Work item: Reproduce the records exactly through the line with "این امر در حالی".
Segment Start: Records for this task
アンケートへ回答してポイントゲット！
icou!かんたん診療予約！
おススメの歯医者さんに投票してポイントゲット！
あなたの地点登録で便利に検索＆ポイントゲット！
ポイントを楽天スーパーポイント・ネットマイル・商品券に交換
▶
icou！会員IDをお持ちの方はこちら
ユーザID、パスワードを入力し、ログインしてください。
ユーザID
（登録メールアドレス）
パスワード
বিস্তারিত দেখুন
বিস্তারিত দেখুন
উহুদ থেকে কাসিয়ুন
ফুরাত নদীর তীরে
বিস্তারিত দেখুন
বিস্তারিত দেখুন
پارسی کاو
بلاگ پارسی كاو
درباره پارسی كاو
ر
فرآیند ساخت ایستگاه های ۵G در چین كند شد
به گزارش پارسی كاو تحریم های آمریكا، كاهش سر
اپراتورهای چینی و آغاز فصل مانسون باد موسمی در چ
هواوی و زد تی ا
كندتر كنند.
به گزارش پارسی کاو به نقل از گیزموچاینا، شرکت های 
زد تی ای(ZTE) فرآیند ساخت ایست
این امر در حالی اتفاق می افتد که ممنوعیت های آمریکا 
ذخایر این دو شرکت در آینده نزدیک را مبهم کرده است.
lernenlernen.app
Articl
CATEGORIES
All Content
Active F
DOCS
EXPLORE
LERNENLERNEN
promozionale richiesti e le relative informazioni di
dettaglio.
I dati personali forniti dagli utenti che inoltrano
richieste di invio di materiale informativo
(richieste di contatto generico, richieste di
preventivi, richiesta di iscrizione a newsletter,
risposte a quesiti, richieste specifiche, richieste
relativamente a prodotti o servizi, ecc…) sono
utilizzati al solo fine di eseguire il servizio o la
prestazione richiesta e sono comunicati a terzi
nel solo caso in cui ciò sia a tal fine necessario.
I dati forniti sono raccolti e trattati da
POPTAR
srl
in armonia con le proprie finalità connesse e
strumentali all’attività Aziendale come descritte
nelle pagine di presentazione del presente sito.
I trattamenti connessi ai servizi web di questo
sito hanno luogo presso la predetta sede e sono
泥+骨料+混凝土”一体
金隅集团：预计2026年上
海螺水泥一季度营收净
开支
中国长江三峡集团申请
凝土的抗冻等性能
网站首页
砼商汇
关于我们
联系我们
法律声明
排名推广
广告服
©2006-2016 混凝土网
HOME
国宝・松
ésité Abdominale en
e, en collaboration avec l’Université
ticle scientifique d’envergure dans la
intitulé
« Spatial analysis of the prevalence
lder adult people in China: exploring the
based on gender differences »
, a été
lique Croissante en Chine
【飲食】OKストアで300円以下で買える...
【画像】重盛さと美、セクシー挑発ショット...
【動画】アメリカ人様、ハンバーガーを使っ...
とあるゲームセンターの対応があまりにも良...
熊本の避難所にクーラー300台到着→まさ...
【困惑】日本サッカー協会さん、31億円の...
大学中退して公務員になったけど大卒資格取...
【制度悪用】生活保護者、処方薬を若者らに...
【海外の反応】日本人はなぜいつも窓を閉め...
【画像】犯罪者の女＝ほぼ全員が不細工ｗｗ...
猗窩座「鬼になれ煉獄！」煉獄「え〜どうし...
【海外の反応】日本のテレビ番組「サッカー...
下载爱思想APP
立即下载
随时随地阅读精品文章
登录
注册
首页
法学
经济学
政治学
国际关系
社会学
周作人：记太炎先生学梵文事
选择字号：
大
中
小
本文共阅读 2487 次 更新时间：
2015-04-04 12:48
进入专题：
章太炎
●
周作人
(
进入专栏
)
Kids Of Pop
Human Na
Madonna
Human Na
Segment End: Records for this task
Exercise result:
アンケートへ回答してポイントゲット！
icou!かんたん診療予約！
おススメの歯医者さんに投票してポイントゲット！
あなたの地点登録で便利に検索＆ポイントゲット！
ポイントを楽天スーパーポイント・ネットマイル・商品券に交換
▶
icou！会員IDをお持ちの方はこちら
ユーザID、パスワードを入力し、ログインしてください。
ユーザID
（登録メールアドレス）
パスワード
বিস্তারিত দেখুন
বিস্তারিত দেখুন
উহুদ থেকে কাসিয়ুন
ফুরাত নদীর তীরে
বিস্তারিত দেখুন
বিস্তারিত দেখুন
پارسی کاو
بلاگ پارسی كاو
درباره پارسی كاو
ر
فرآیند ساخت ایستگاه های ۵G در چین كند شد
به گزارش پارسی كاو تحریم های آمریكا، كاهش سر
اپراتورهای چینی و آغاز فصل مانسون باد موسمی در چ
هواوی و زد تی ا
كندتر كنند.
به گزارش پارسی کاو به نقل از گیزموچاینا، شرکت های 
زد تی ای(ZTE) فرآیند ساخت ایست
این امر در حالی اتفاق می افتد که ممنوعیت های آمریکا 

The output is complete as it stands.